It’s been a strange week. Whenever I get toward the end of a project, I sabotage my progress by finding distractions (or I let them take over “There, I said it.”). I honestly don’t want my story to be over. I’m madly in love with my latest protagonist, Braxton Valentine. Valentine: Steel Heart will be launched Oct 31 as part of a new Amazon Kindle World – Desiree Holt’s The Phoenix Agency. This will be book 1 of 2, with the second installment coming in Feb 2018. I don’t have to say good-bye to my brooding hero, but that doesn’t make it easy to finish book 1.

I wanted to have a free schedule for the holidays, not like last year where I wrote like a mad woman for a January release. Never, never, never again. That’s the goal, but in the midst of my mounting common sense comes my new website design.

Distraction #1 – I asked my designer, Maddee at Xuni, to create a WordPress site I can maintain by myself to keep the cost down on monthly tweaking and all the new releases. I’ll be launching it soon, but I had to teach myself much more than I ever thought I would know about WordPress (WP). Like a petulant child, I kicked and wailed against doing it NOW, but I eventually broke down WHILE I WAS FINISHING Valentine’s story. After I sunk my teeth into my learning curve, I found I really enjoyed getting to know more about WP & I’m thrilled that I will finally have control over my site. I still plan on using Xuni for some administrative functions. I can’t totally quit Maddee and need my fix, but it was satisfying to learn something new and gain control at the same time.

Distraction #2 – Since I saw the end of my project in sight (we’re talking final chapter, big finish, folks), I decided to make contact with a local writers group and attend one of their critique sessions. I enjoy giving back to the writing community, as other authors have done for me, and I also get a lot out of reviewing and giving feedback to others. The meeting was held at a good restaurant I like, double score, and I met new people, trifecta. But after lunch we began the critique process (which hasn’t changed in YEARS), which is to read 10 pages aloud (cold) and provide feedback. Instead of hearing submissions of fiction, I heard only one memoir and one screenplay/script before I had to cut out. In the past, this group has also had quite a number of poets. Not one fiction read. I have to say I was a little disappointed, except that I wanted to make the most of it and focus on how screenplays can still evoke emotion with good dialogue and setting.

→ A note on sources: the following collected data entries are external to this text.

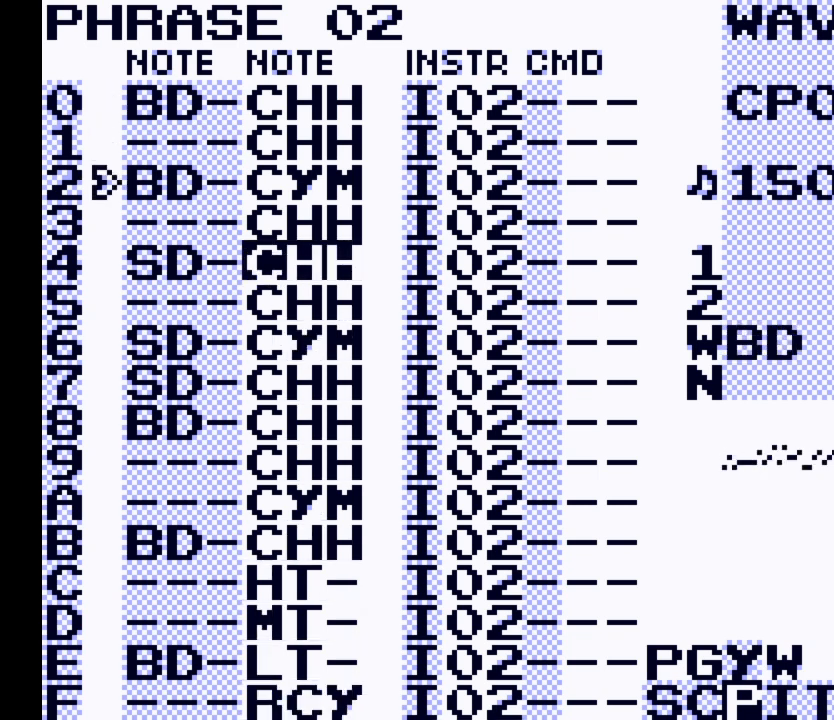
{"buttons": [], "events": []}
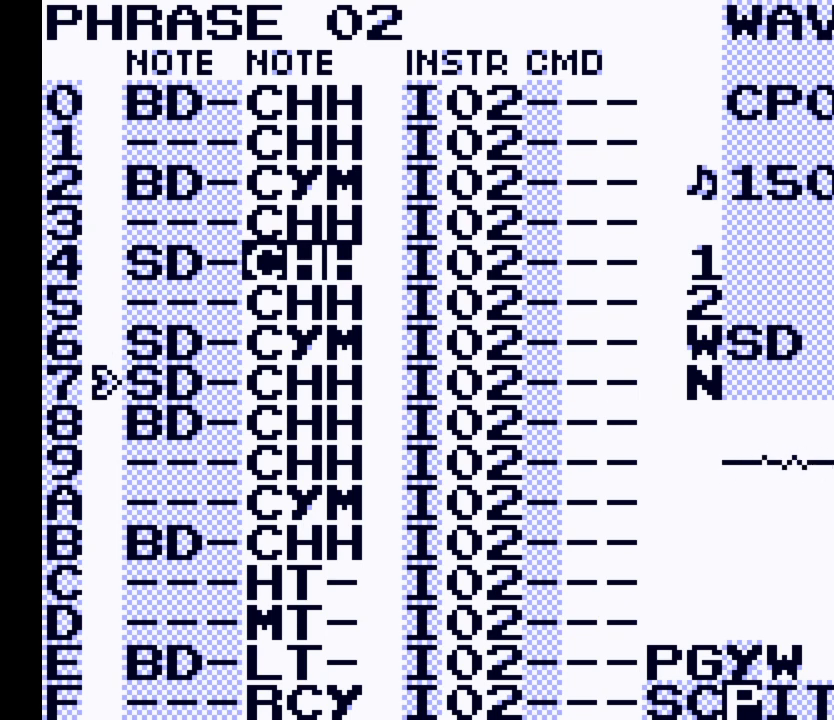
{"buttons": [], "events": []}
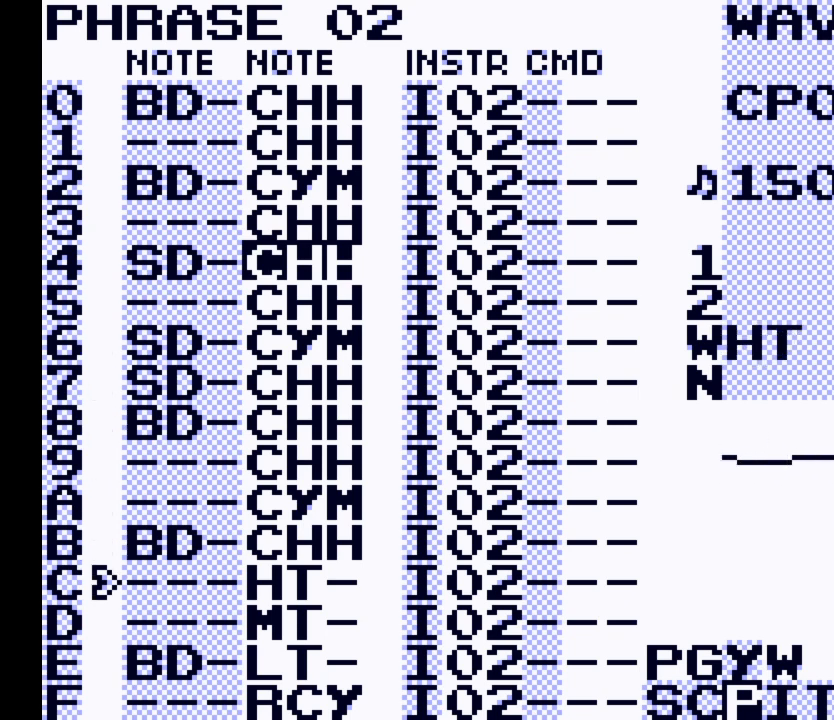
{"buttons": [], "events": []}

The next day I researched script writing and read examples of famous scenes from well-known movies that were packed with very emotional content. It inspired me to double my efforts to put the right dialogue into every scene and fill it with emotion. The setting can still be sparse (especially when I am writing shorter Amazon Kindle Worlds these last few months), but the dialogue needs meat and heft. The film-goer or the reader MUST be gripped by your stripped down version of a story and their minds fill in the gaps to paint a picture in their minds that can be rich and satisfying.

Have any of you thought about script writing?

A rule of thumb – one page of a script is equivalent to one-minute of film/TV. So if you can write an approx. 50-70 pgs for episodic TV or 80-120 pgs for feature film—with good and effective story structure, packed with emotion and good dialogue—you have the bare bones to a solid novel. I’ve heard of some authors who start out by writing in a script fashion before they fill out their story into fiction. Could this be the new outline?

Here’s a page from CASA BLANCA – We’ve all seen this scene.

I’m not proposing that I divert all my attention to learning script-writing, but this method isn’t that far off from where I taught myself to write a tight scene with a focus on dialogue. To get a jump on my writing after work, I would take a notepad to lunch and write only dialogue lines that I heard in my head (yes, I had a lot of folks staring at me). With those lines as a framework, I would fill out the other elements later (setting, body language, action, introspection). The brain is an amazing team player. While you are doing other things, it is still working on your story or your research. If you’ve ever read a full script, you know how the brain fills in the gaps and makes you see a movie rolling in front of your mind’s eye.

So my “fiction group” diversion lit a fire under me. I suppose inspiration can come at you fast.

Even the Memoir writer in the critique group got me to shred through the words that readers will skim (as Elmore Leonard said) to realize that even your own memoir needs emotion and a point. Unless you are famous, who is your target market? If you’re a survivor of an ordeal, you can share your journey and be inspirational, but your average person who only wants to chronicle their life will have a “story” with no end (yet) and a ramble of back story and mental musings without a point. My dad’s memoir is a case in point. It shall never see light of day because he can’t stop editing it—which is a good thing because he’s still here to wordsmith it.

For Discussion:

1.) What diversions have paid off for you as a writer?

2.) Have you ever considered writing a script for your book – or started with a script and fleshed it out into a novel?

3.) How many of you maintain your own website? Do you enjoy WordPress?

VIGILANTE JUSTICE (Mercer’s War – Book 3) – $1.99 Ebook

In Montana, when a disturbing pattern of missing teens and college students falls under the FBI’s radar, former CIA operative Mercer Broderick fears the violent abductions are at the heart of a dark web of conspiracy that must be stopped and Brotherhood Protectors won’t be denied from the fight.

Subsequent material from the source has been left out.